▸ Dataset extract:
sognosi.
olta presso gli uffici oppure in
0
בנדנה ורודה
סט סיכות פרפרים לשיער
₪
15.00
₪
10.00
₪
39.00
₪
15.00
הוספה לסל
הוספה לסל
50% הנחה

▸ Task details: In the answer, the listing above should be restated word for word.

▸ Answer box:
sognosi.
olta presso gli uffici oppure in
0
בנדנה ורודה
סט סיכות פרפרים לשיער
₪
15.00
₪
10.00
₪
39.00
₪
15.00
הוספה לסל
הוספה לסל
50% הנחה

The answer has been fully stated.